Un capellán y cuatro camilleros llevaron el cuerpo de Pyle detrás de las líneas: fue la única vez que estuvo lejos de la acción. Su muerte, a los cuarenta y cuatro años, fue un golpe duro para los estadounidenses que todavía no se habían recuperado del fallecimiento de Roosevelt, artífice de la victoria aliada en Europa.
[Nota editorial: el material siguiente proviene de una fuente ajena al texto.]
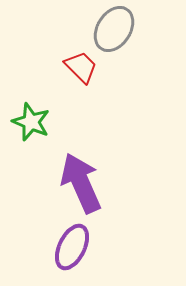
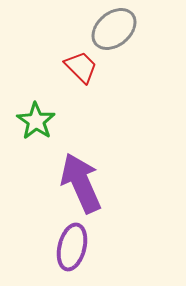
gray ellipse: rotated 18 degrees clockwise
green star: moved 5 px right, 1 px up; rotated 12 degrees clockwise
purple ellipse: rotated 12 degrees counterclockwise
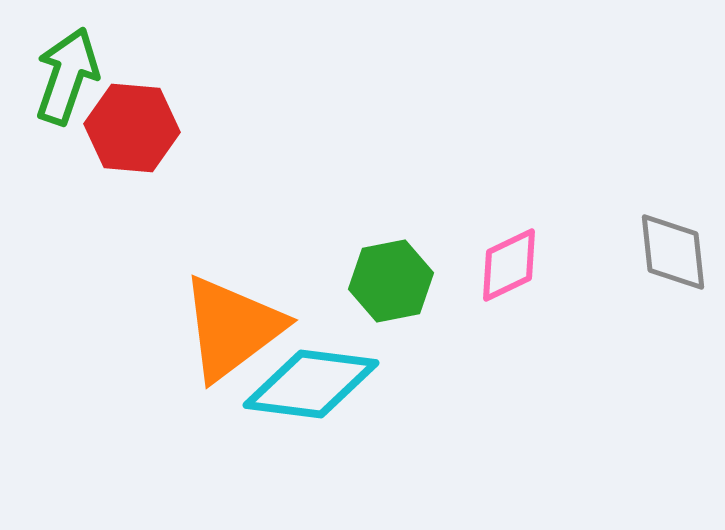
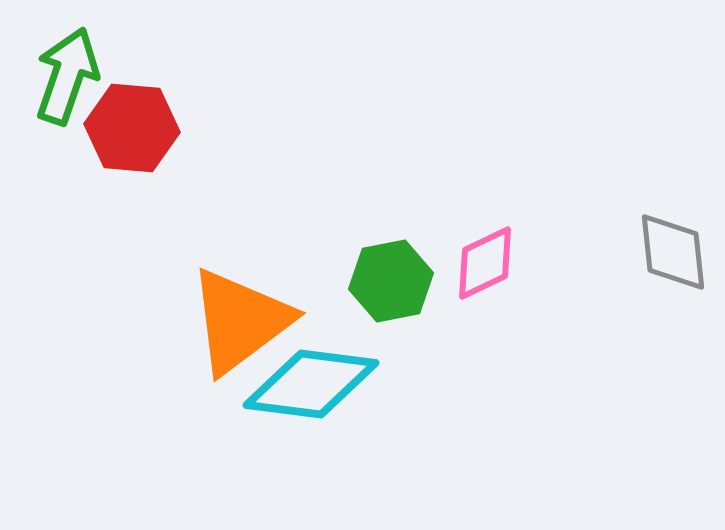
pink diamond: moved 24 px left, 2 px up
orange triangle: moved 8 px right, 7 px up
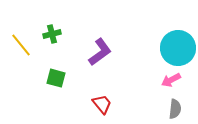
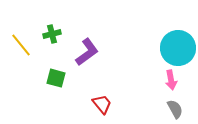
purple L-shape: moved 13 px left
pink arrow: rotated 72 degrees counterclockwise
gray semicircle: rotated 36 degrees counterclockwise
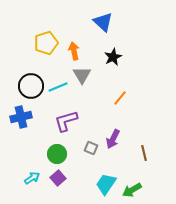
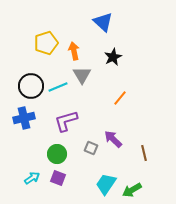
blue cross: moved 3 px right, 1 px down
purple arrow: rotated 108 degrees clockwise
purple square: rotated 28 degrees counterclockwise
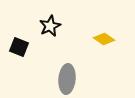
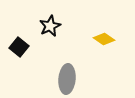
black square: rotated 18 degrees clockwise
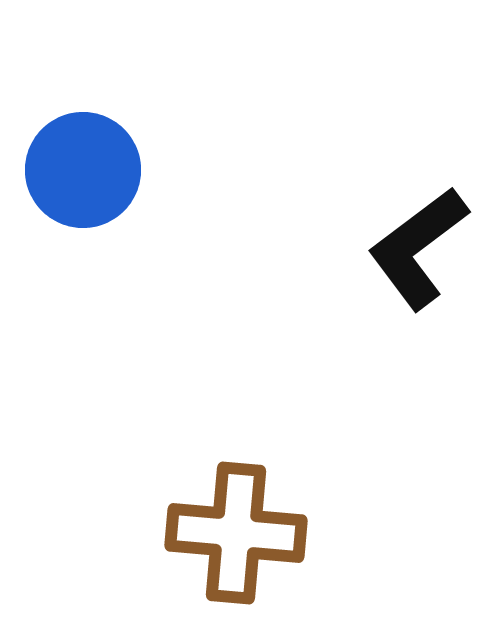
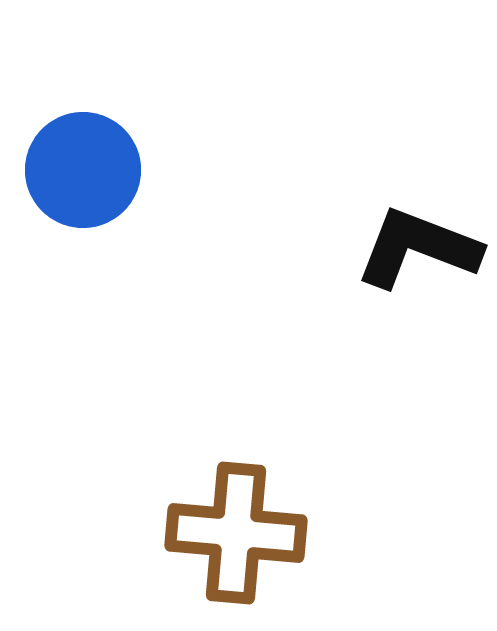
black L-shape: rotated 58 degrees clockwise
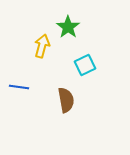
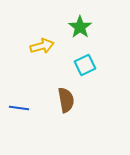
green star: moved 12 px right
yellow arrow: rotated 60 degrees clockwise
blue line: moved 21 px down
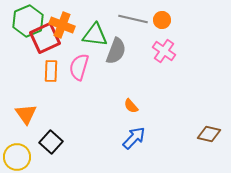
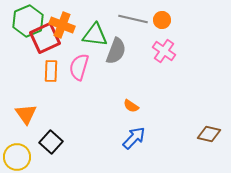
orange semicircle: rotated 14 degrees counterclockwise
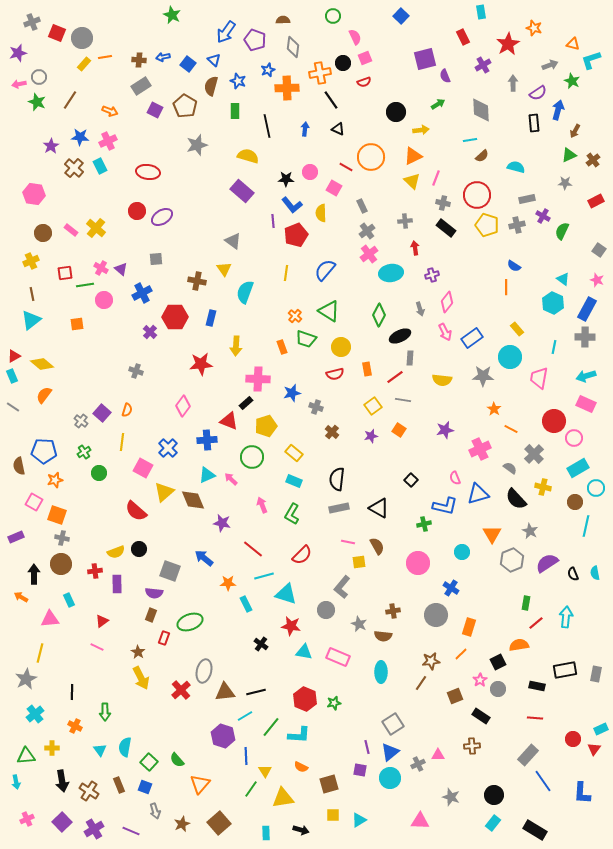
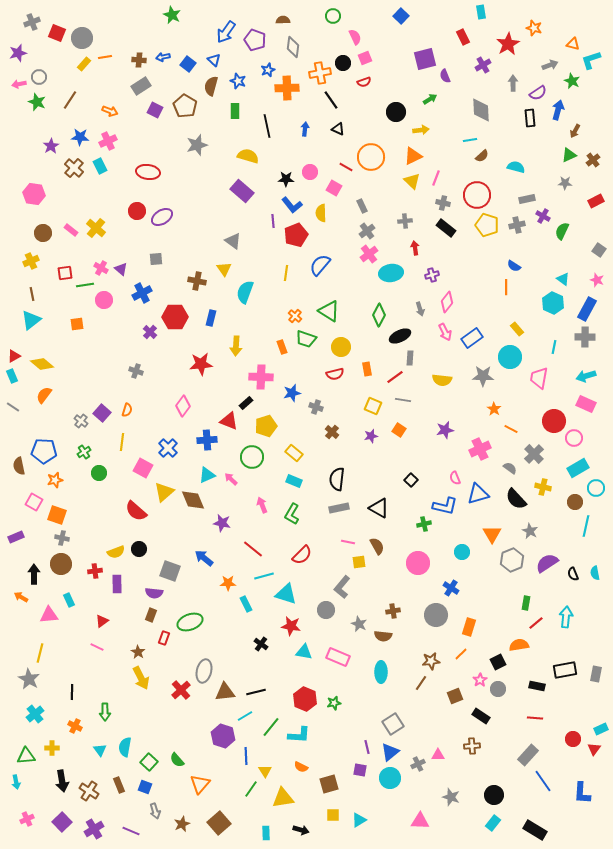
green arrow at (438, 104): moved 8 px left, 5 px up
black rectangle at (534, 123): moved 4 px left, 5 px up
blue semicircle at (325, 270): moved 5 px left, 5 px up
pink cross at (258, 379): moved 3 px right, 2 px up
yellow square at (373, 406): rotated 30 degrees counterclockwise
pink triangle at (50, 619): moved 1 px left, 4 px up
gray star at (26, 679): moved 3 px right; rotated 15 degrees counterclockwise
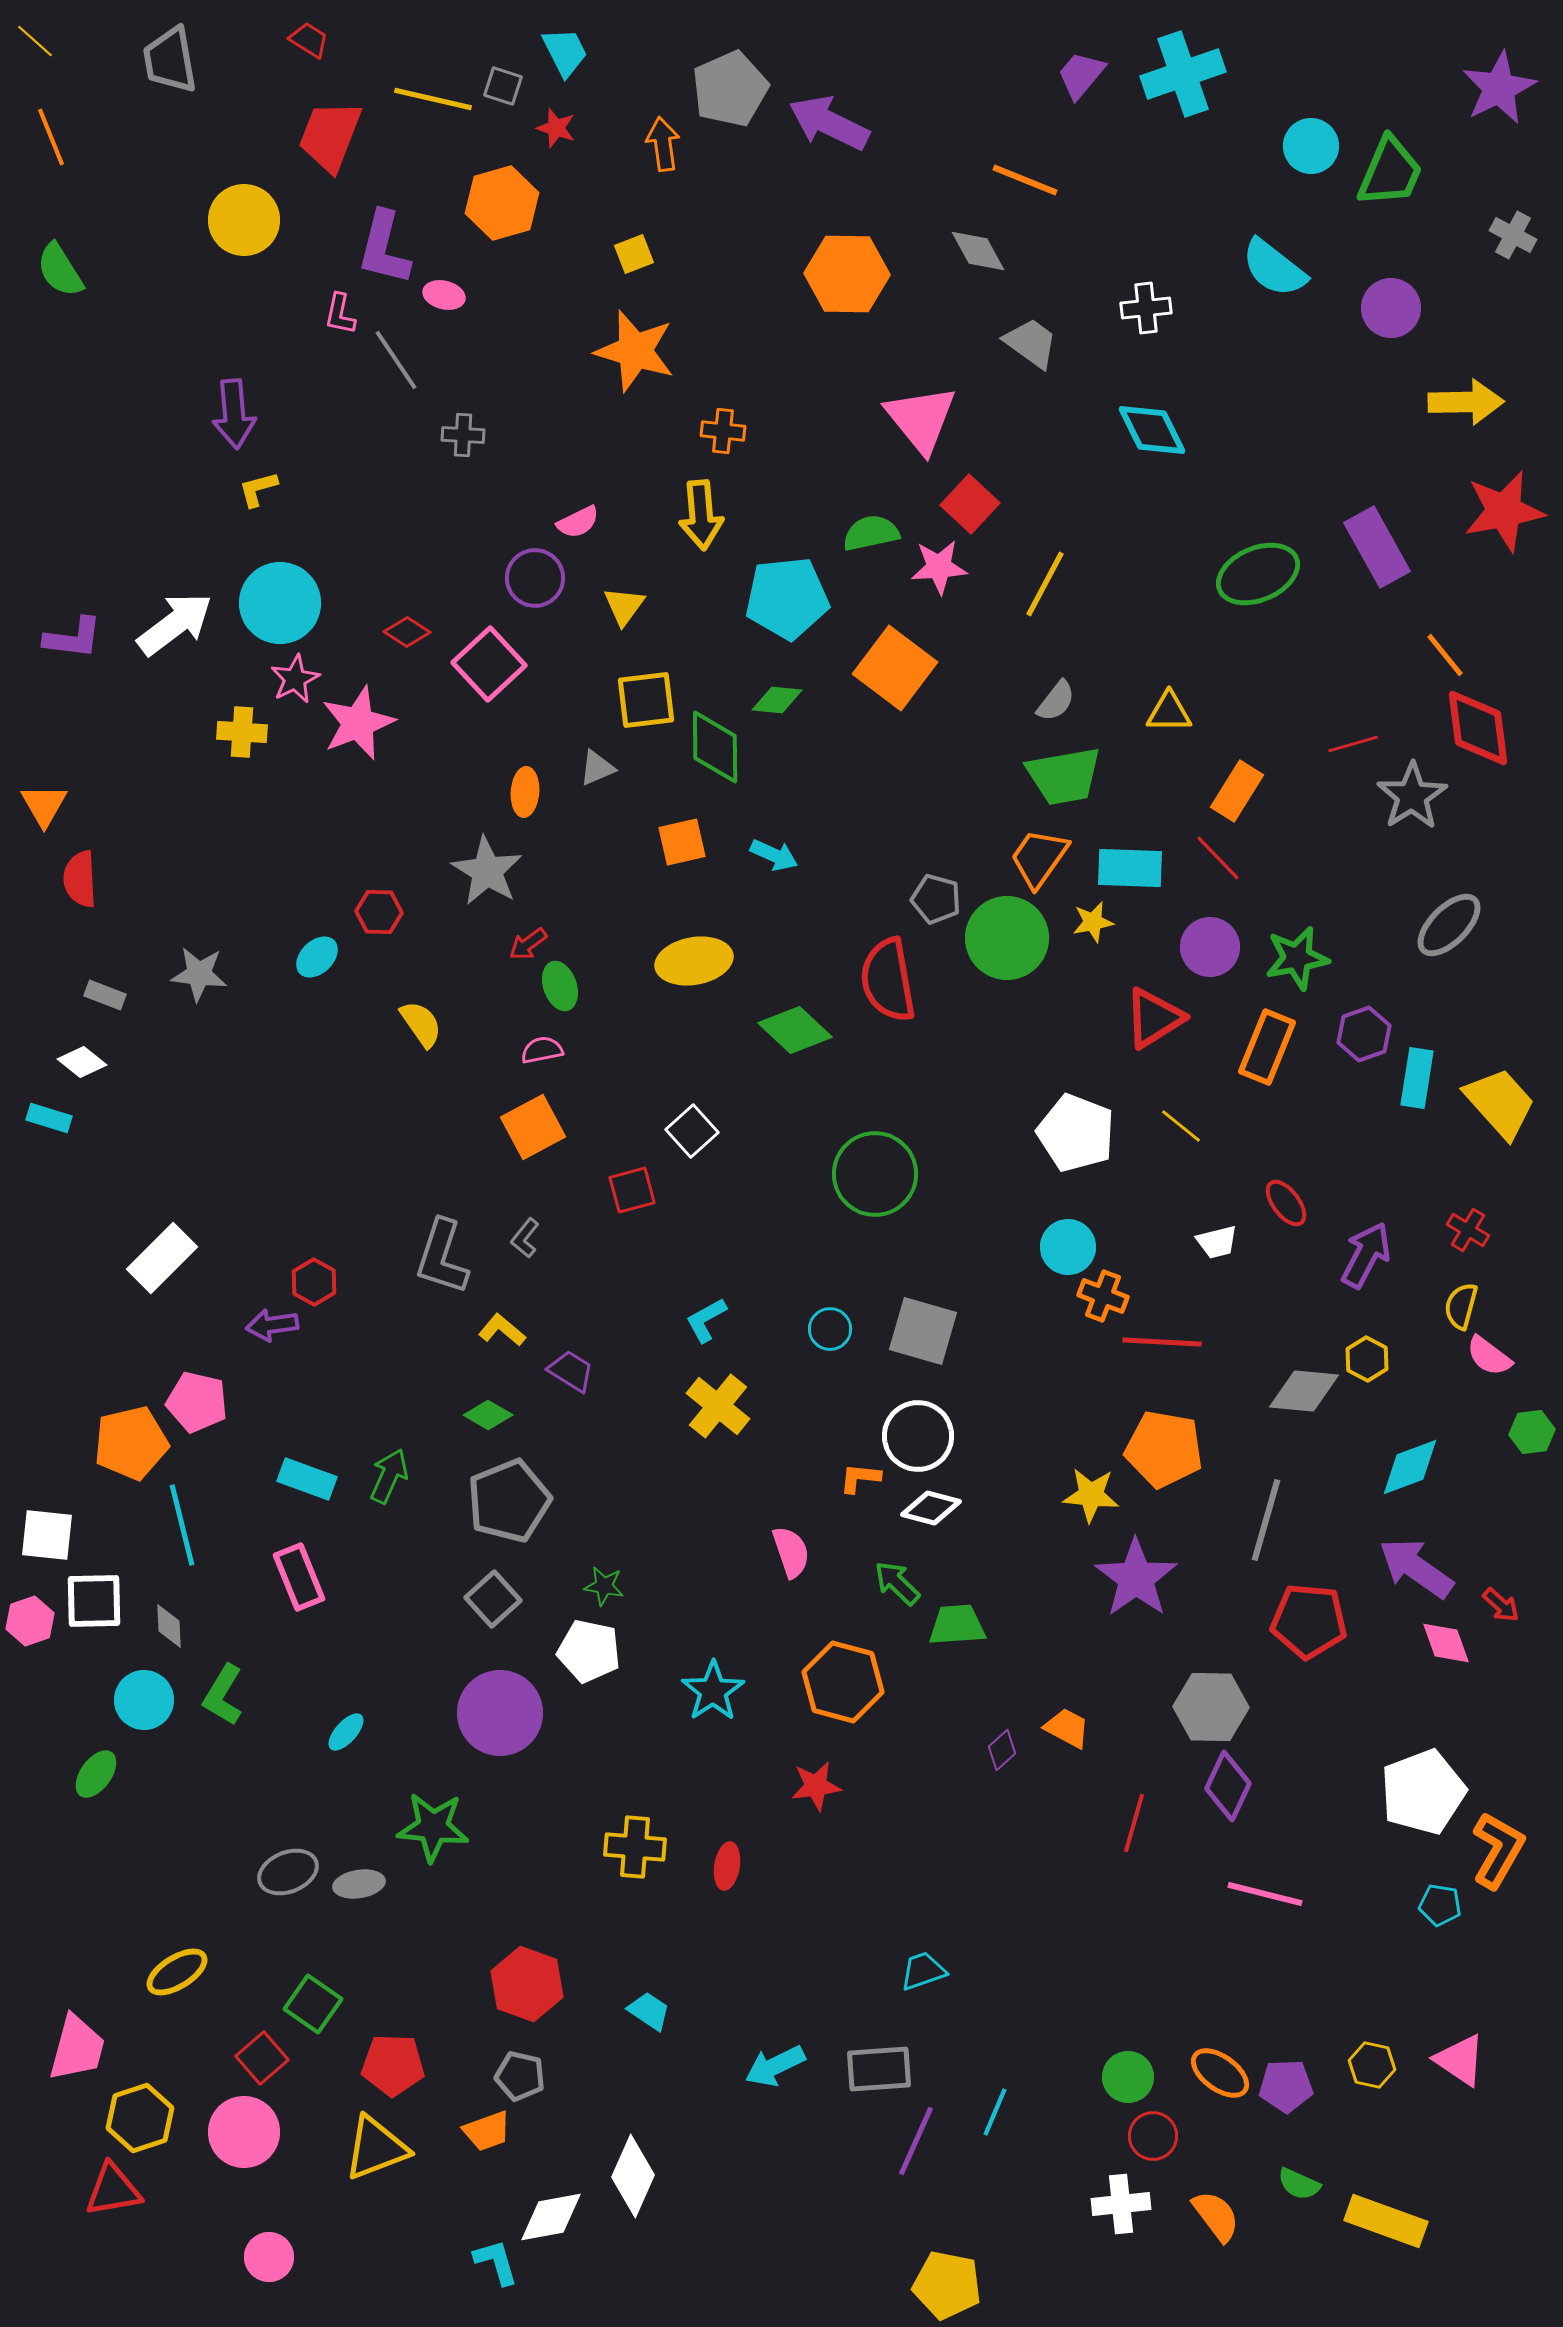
La viuda del presidente, Eleanor, que escribía una columna, “My day (Mi día)”, en varios diarios de Estados Unidos, le rindió homenaje al día siguiente de su muerte: “Nunca olvidaré cuánto disfruté al encontrarme con él en la Casa Blanca el año pasado, y cuánto admiré a este hombre frágil y modesto, que podía soportar las dificultades porque amaba su trabajo y a nuestros hombres”. El flamante presidente, Harry Truman dijo de Pyle: “Ningún hombre en esta guerra ha contado tan bien la historia del combatiente americano como los combatientes americanos querían que se contara. Nadie sabe a cuántas personas ayudó Ernie con sus escritos, en nuestras fuerzas armadas y acá, en casa. Pero todos los saben con qué sabiduría, con qué calidez y con qué honestidad sirvió a su país y a su profesión. Merece la gratitud de sus compatriotas”.
Ernie Pyle fue sepultado en el cementerio de Ie Shima, entre los soldados caídos, en una tumba vecina a la de un ingeniero militar. Su mujer, “Jerry” Siebolds recibió una póstuma medalla de héroe en su nombre, pero murió siete meses después que él, en noviembre de 1945. En el sitio donde murió en IeShima, los soldados alzaron un pequeño recordatorio que tiene una leyenda: “En este lugar, la 77ª División de Infantería perdió a un amigo, Ernie Pyle, el 18 de abril de 1945″. Después de la guerra, los restos de Pyle fueron llevados al cementerio militar estadounidense de Okinawa. En 1949 el de Pyle fue de los primeros cuerpos en ser enterrados en el Cementerio Conmemorativo Nacional del Pacífico en Honolulu, Hawái.
Por fin, el corresponsal que odiaba la guerra y que se anticipó a su propia muerte, había regresado a casa.